If Gegard Mousasi were to write the perfect script to accompany his entry into the UFC, the twists and often bizarre turns of the past 16 months would probably play out a bit differently on the page than they have so far.
Alexander Gustafsson wouldn’t suffer a freak ax wound above his left eye a week out from Mousasi’s debut, that’s for sure. Ilir Latifi probably would remain a Swedish strongman myth, that nasty knee injury wouldn’t have cast the unflappable Armenian assassin onto the sidelines for upwards of a year, and who knows, maybe Mousasi would be where Lyoto Machida is now, snatching Vitor Belfort’s coveted spot on the biggest pay-per-view card of the summer.
But alas, if only things could be so easy. Instead Mousasi finds himself on the outside looking in, ranked outside of the UFC’s middleweight top-10, and in a position where a second straight loss — this time against Mark Munoz at UFC Fight Night 41 — could signal a shift to his UFC career narrative in a way he’d probably like to avoid.
“I dealt with some pretty serious knee injuries, so it’s been a slow start,” Mousasi acknowledged in a conversation with MMAFighting.com. “But I feel 100-percent now, and if there’s any fight I can show my skills, I think it’s this Mark Munoz fight. I have to really show what I’m able to do.
“I know he’s going to try to take me down, obviously. He’s a tough fighter. He’s a top-10 fighter, so it’s going to be difficult. … But it depends on the way I fight. If I go and throw wide haymakers, of course he’s going to take me down easy. But if I know he’s going to take me down, it’s going to be a lot more difficult for him to take me down, so I know it’s not going to be like the King Mo fight.”
Prior to his setback against Machida, Mousasi’s questionable loss to Lawal had been the only blemish on the former DREAM and Strikeforce champ’s résumé since mid-2006, a run which spanned 23 remarkable performances around Asia and Europe, including a decision over Hector Lombard and a pair of first-round finishes over Mark Hunt and Ronaldo “Jacare” Souza which ended in a combined 3:34.
“Both of those fights, mentally I did something wrong,” Mousasi (34-4-2) said of his losses. “I think with Lyoto Machida, it was more of gameplan and strategy and adjusting to the fight.
“I was fighting one way and I wasn’t able to adjust, and I did the same thing from round one to round five. If I was winning, that would’ve been good. But I was losing, and I was doing the same thing over and over all the time, so I needed to adjust and [switch up my strategy] when things weren’t going my way.”

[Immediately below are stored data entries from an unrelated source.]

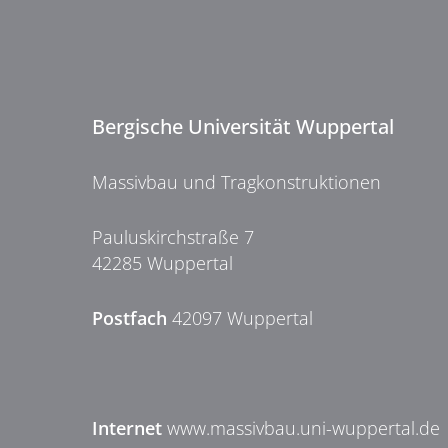
Bergische Universität Wuppertal
Massivbau und Tragkonstruktionen
Pauluskirchstraße 7
42285 Wuppertal
Postfach
42097 Wuppertal
Internet
www.massivbau.uni-wuppertal.de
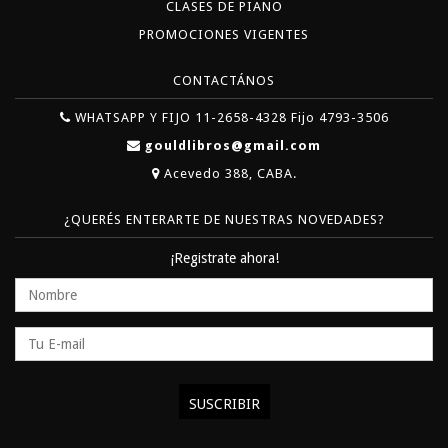
CLASES DE PIANO
PROMOCIONES VIGENTES
CONTACTÁNOS
WHATSAPP Y FIJO 11-2658-4328 Fijo 4793-3506
gouldlibros@gmail.com
Acevedo 388, CABA.
¿QUERÉS ENTERARTE DE NUESTRAS NOVEDADES?
¡Registrate ahora!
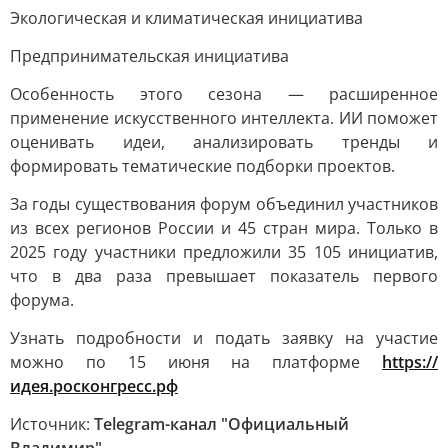
Экологическая и климатическая инициатива
Предпринимательская инициатива
Особенность этого сезона — расширенное
применение искусственного интеллекта. ИИ поможет
оценивать идеи, анализировать тренды и
формировать тематические подборки проектов.
За годы существования форум объединил участников
из всех регионов России и 45 стран мира. Только в
2025 году участники предложили 35 105 инициатив,
что в два раза превышает показатель первого
форума.
Узнать подробности и подать заявку на участие
можно по 15 июня на платформе
https://
идея.росконгресс.рф
Источник:
Telegram-канал "Официальный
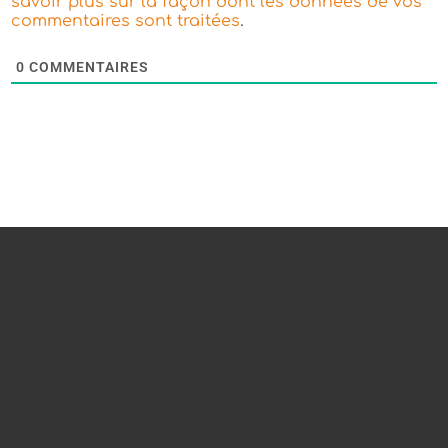
savoir plus sur la façon dont les données de vos
.
commentaires sont traitées
0
COMMENTAIRES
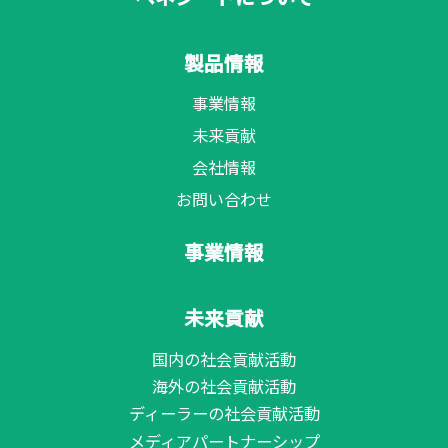
製品情報
事業情報
未来貢献
会社情報
お問い合わせ
事業情報
未来貢献
国内の社会貢献活動
海外の社会貢献活動
ディーラーの社会貢献活動
メディアパートナーシップ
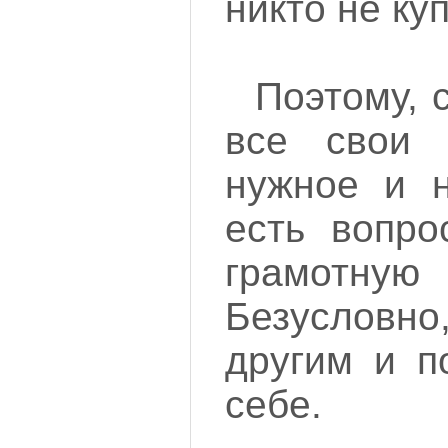
никто не ку
Поэтому, 
все свои 
нужное и н
есть вопро
грамотную
Безусловно
другим и п
себе.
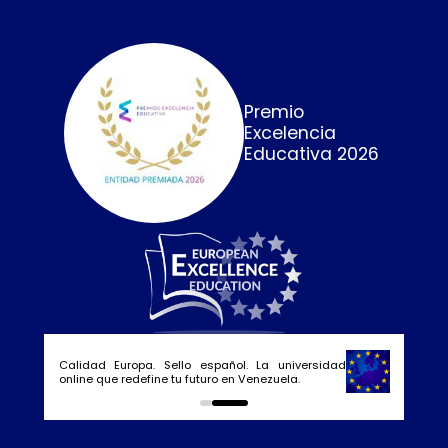
Premio
Excelencia
Educativa 2026
Calidad Europa. Sello español. La universidad
online que redefine tu futuro en Venezuela.
0
1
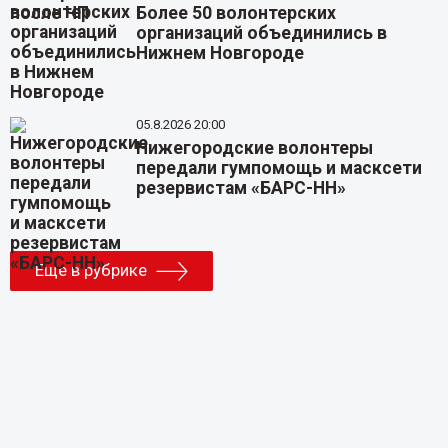
Более 50 волонтерских
организаций объединились в
Нижнем Новгороде
05.8.2026 20:00
Нижегородские волонтеры
передали гумпомощь и масксети
резервистам «БАРС-НН»
Еще в рубрике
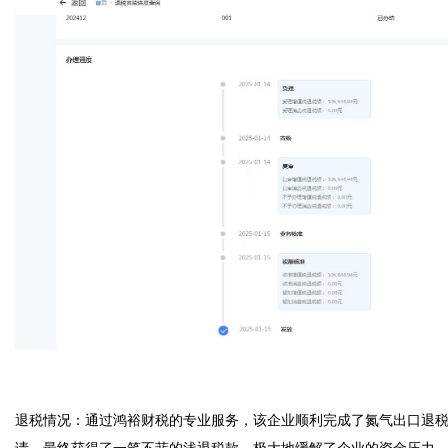
退税情况：通过鸿裕财税的专业服务，该企业顺利完成了氮气出口退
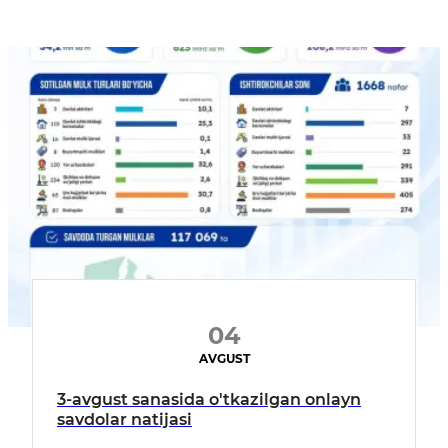
04
AVGUST
3-avgust sanasida o'tkazilgan onlayn
savdolar natijasi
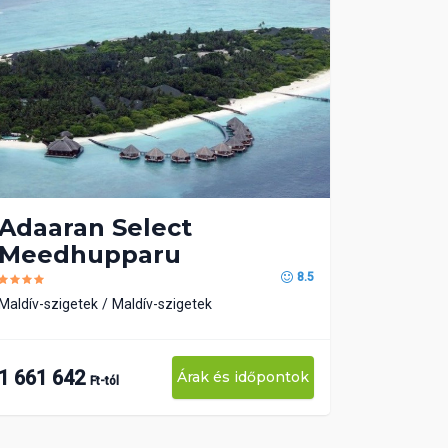
Adaaran Select
Meedhupparu
8.5
Maldív-szigetek
Maldív-szigetek
1 661 642
Árak és időpontok
Ft-tól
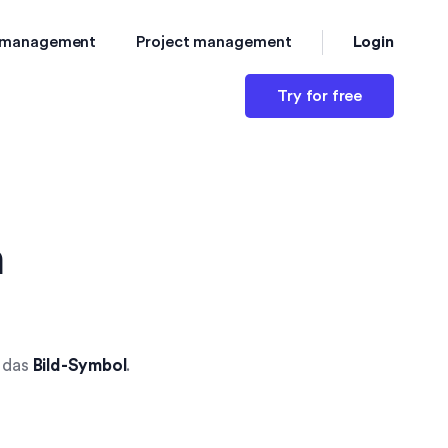
Login
 management
Project management
Try for free
n
f das
Bild-Symbol
.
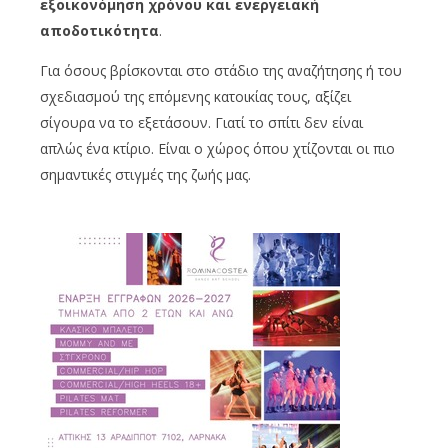
εξοικονόμηση χρόνου και ενεργειακή
αποδοτικότητα
.
Για όσους βρίσκονται στο στάδιο της αναζήτησης ή του
σχεδιασμού της επόμενης κατοικίας τους, αξίζει
σίγουρα να το εξετάσουν. Γιατί το σπίτι δεν είναι
απλώς ένα κτίριο. Είναι ο χώρος όπου χτίζονται οι πιο
σημαντικές στιγμές της ζωής μας.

While Machida took 14 of 15 rounds against Mousasi on the three judges’ scorecards last February, the fight was decided by a far narrower margin than the final tally indicated, and the experience still proved invaluable to Mousasi in one respect: after fighting as a small light heavyweight for a majority of the past five years, the reintroduction to 185-pound limit gave the 28-year-old a chance to reacclimatize his body to the weight cutting that is commonplace among western circles.
“Every time you learn a little bit more. I know how to cut weight more now than I used to, so it’s getting only better,” Mousasi said. “Last time I lost a little bit of power, but this time I have a better diet and better nutrition, so this time I have more power. I feel much better going into the fight.
“I’m still going to be a little bit smaller because these guys cut a lot more weight than me, but it’s not going to be so much that it’s significant, that it’s going to make a big difference. I’m going to be giving up a lot less of an advantage, so it’s better for me, middleweight.”
In Munoz (13-4), Mousasi faces a perennial contender very much caught at the same crossroads as himself. The wrestler has fallen short in two of his last three contests, albeit brutally, the most recent of which came against Machida via first-round head kick.
Of course, at age 36, Munoz’s likely time left in the sport is far exceeded by Mousasi’s own, as Mousasi believes that despite already being a veteran of well over 40 fights, he’s just now reaching his prime.
For now, though, Munoz stands as another rung in the ladder the Dutch-Armenian knows he must once again climb in order to gain the respect he feels he deserves, after which he hopes to square his sights against one of his Strikeforce brethren, either Tim Kennedy or Luke Rockhold.
“If I win this one, I think it’ll take two more,” Mousasi said. “I think three fights, and I will get a title shot, but I think I have to win three times in a row.
“I’m always underrated. Even if I win the belt, I’m going to be underrated. It is what is it. Of course if I would’ve [beaten] Machida, I would’ve been very high. It got me a little bit down but we’re going to get back up right now.”